We didn't sit in on the back-room dealings that led to Darl McBride becoming Caldera's new CEO and Ransom Love becoming head of Caldera's UnitedLinux operations. Love stressed several times today that he does not run UnitedLinux; that Caldera, TurboLinux, SuSE and Conectiva are co-equals in the venture; that what he offers here, personally, is time to work on UnitedLinux without being distracted by operating Caldera all day long. In effect, he is now the only full time UnitedLinux executive. The other members of its board are CEOs of Linux companies who have, presumably, plenty to do every day without further burdening themselves trying to make UnitedLinux work.
Note that both Love and McBride spent years at Novell. They are not strangers to each other. Presumably they have worked things like who is responsible for what out between themselves and are satisfied with the arrangement.

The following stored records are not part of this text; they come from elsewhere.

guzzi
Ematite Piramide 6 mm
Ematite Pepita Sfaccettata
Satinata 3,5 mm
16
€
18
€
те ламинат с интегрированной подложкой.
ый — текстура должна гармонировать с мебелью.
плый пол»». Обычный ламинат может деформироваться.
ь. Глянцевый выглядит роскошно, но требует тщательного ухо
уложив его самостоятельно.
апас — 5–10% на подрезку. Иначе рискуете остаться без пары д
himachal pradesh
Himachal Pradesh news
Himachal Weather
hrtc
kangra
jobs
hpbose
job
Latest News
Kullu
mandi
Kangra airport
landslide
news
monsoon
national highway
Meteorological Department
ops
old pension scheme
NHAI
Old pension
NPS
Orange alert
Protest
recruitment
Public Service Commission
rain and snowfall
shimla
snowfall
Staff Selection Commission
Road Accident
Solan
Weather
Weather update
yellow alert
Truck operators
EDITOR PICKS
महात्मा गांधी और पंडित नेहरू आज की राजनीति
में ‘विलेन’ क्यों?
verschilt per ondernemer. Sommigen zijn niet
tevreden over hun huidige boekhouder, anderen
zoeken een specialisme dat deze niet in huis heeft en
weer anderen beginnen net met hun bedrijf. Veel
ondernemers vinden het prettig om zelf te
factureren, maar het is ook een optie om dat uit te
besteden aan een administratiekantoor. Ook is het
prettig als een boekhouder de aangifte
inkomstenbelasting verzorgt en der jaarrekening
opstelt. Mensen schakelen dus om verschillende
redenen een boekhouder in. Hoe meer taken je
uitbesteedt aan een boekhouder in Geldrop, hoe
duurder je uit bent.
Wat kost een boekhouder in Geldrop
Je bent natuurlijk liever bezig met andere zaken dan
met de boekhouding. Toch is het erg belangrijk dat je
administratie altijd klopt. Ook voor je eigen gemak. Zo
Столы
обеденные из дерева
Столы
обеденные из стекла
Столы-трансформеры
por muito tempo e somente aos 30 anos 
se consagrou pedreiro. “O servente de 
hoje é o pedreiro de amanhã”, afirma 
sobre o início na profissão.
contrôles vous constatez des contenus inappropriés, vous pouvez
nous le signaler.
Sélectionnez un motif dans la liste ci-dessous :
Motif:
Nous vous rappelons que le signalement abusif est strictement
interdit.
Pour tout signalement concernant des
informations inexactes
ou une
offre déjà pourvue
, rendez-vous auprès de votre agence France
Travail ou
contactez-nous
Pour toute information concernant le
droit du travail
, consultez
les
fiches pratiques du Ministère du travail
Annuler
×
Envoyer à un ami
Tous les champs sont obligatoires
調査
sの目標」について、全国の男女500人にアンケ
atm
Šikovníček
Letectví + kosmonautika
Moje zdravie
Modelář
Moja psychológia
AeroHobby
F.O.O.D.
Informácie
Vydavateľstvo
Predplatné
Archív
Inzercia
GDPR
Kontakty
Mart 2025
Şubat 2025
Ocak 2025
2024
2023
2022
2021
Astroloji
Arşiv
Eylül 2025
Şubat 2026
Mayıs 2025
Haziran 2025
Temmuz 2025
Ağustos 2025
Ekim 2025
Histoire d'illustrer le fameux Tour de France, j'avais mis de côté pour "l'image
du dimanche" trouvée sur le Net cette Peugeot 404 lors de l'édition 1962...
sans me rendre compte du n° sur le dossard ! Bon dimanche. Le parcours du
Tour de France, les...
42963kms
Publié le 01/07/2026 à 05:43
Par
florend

UnitedLinux, assuming it comes close to living up to the expectations its founding partners have for it, is certainly going to be a full-time job for someone, and it looks like Ransom Love is that someone. Not everybody in the Linux community loves him -- far from it -- but most of the people who seem to respect him are on the business side of things, and that's the UnitedLinux focus, so he might just be perfect in that role.
And all this means what?
"We'll have to wait and see," is the only honest answer. Caldera talks of getting new investment capital not today but over the next few quarters. UnitedLinux doesn't expect to have anything actually out there for sale by member companies for many months yet. There are many enthusiastic quotes on the UnitedLinux Web site from highly placed people at IBM, Borland, HP, Fujitsu Siemens, AMD, and a bunch of other interested companies. Whether all this enthusiasm can be turned into real, profitable sales is a question that probably will not be answerable this year.
But whatever the answer turns out to be, we're sure it will be "exciting."